HOUSTON (CN) - Bill Clinton got a rock star's welcome Monday morning in Houston, his first stop on a whirlwind tour of Texas ahead of Super Tuesday primaries that could secure his wife's Democratic nomination for president.
A crowd of more than 500 gathered at the Buffalo Soldiers National Museum, which honors African-American regiments the U.S. Army commissioned during the Civil War. They got the "Buffalo Soldiers" nickname from Native Americans, who said their curly hair reminded them of buffaloes.
Capt. Paul Matthews, the museum's founder and executive director, said that Congresswoman Sheila Jackson Lee, a high-energy Democrat who is often spotted at press conferences around town, brought Bill Clinton to the museum to speak.
Matthews said he doesn't think the changes that President Bill Clinton made in the 1990s to the country's welfare policies, which critics say had a negative impact on African-American families, would hurt Hillary Clinton's standing in the black community.

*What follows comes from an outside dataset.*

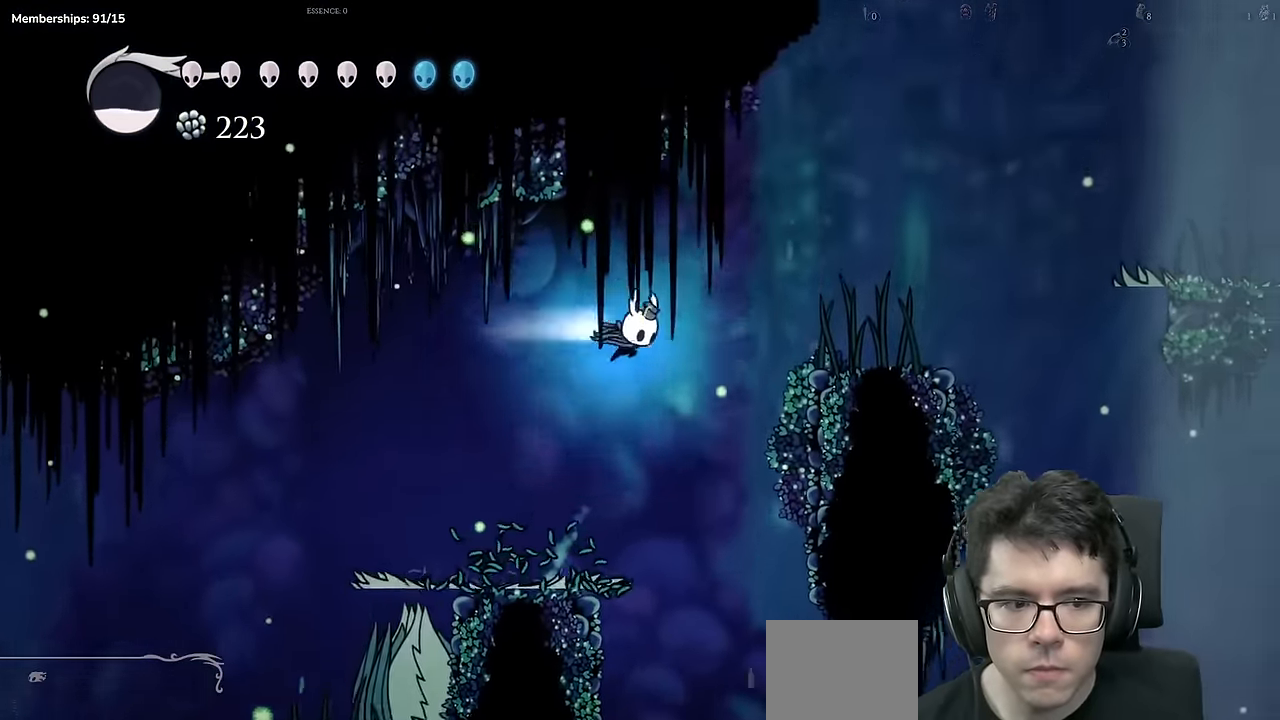
{"buttons": ["A"], "left_stick": "center", "right_stick": "center"}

"The African-American community is not a one-issue community. There are a lot of things that we need to be involved in and I think someone like her can see the big picture, and I think the African-American public can see the big picture," Matthews told Courthouse News.
Matthews' soft voice was nearly drowned out by the caffeinated buzz of conversation between the business attired who stopped by on their way to work, mothers pushing strollers, college students and stylish older Clinton fans - most notably an elderly black woman in a tiger-print bowler hat and jacket - as they waited for Bill Clinton to take the stage.
Matthews said that, although he stays informed about politics, prior to this presidential election cycle he didn't know anything about Hillary Clinton's opponent, Sen. Bernie Sanders of Vermont.
"If it wasn't for this election, someone like me who's in tune to politics, I didn't have a clue as to what his background was. And it's marketing too. I mean look at the Republican side. You have an individual that's leading the pack who did TV shows and he wasn't involved in major politics. So it's a strange election year," Matthews said.
Texas Sens. Sylvia Garcia, a Hispanic, and Rodney Ellis, an African-American, worked up the crowd before Bill Clinton took the stage.
"She's the most experienced candidate in the history of the United States," Ellis said of Hillary Clinton, adding that the Clintons' political roots in Texas go back to 1972 when they registered Hispanic voters in South Texas.
Garcia said the best way to build on President Baracak Obama's legacy is to elect Hillary Clinton. She also urged the crowd to imagine how Bill Clinton would take to the role of "First Dude" if his wife is elected.
"Ladies, I think it's your turn to have the first dude at the White House," Garcia said to hoots and cheers. "And I couldn't think of a better dude than Bill Clinton. You know he's going to have some fun."
Bill Clinton took the stage around 8:30 a.m. and put his signature little boy's smile and expressive saxophone player's hands to work.
Clinton, his Southern drawl hoarse from his grueling appearance schedule, touched on gun control. He said that, growing up in Arkansas, guns were a way of life for him.